INSTRUCTIONS FOR THE TASK: Without the pictures, return each record as it appears.

*** SUPPLIED ENTRIES Section Begins ***

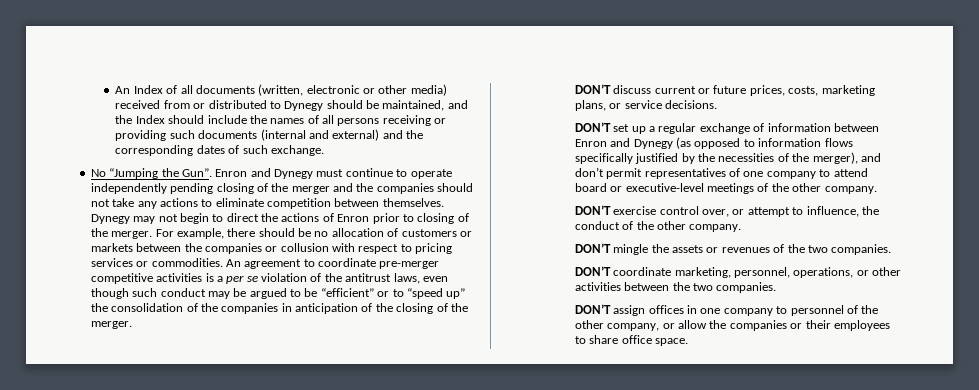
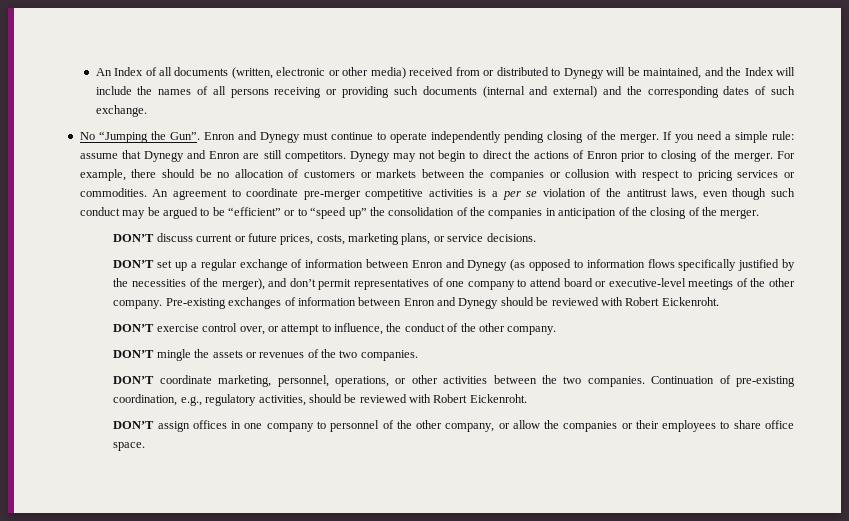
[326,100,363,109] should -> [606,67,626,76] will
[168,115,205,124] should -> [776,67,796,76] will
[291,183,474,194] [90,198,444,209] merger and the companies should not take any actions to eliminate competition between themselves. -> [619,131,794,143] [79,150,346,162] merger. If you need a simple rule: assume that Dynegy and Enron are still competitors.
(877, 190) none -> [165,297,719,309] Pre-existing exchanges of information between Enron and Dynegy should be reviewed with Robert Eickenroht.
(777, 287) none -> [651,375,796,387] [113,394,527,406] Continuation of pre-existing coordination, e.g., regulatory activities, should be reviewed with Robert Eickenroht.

*** SUPPLIED ENTRIES Section Ends ***

RESULT OF THIS TASK:
[326,100,363,109] should -> [606,67,626,76] will
[168,115,205,124] should -> [776,67,796,76] will
[291,183,474,194] [90,198,444,209] merger and the companies should not take any actions to eliminate competition between themselves. -> [619,131,794,143] [79,150,346,162] merger. If you need a simple rule: assume that Dynegy and Enron are still competitors.
(877, 190) none -> [165,297,719,309] Pre-existing exchanges of information between Enron and Dynegy should be reviewed with Robert Eickenroht.
(777, 287) none -> [651,375,796,387] [113,394,527,406] Continuation of pre-existing coordination, e.g., regulatory activities, should be reviewed with Robert Eickenroht.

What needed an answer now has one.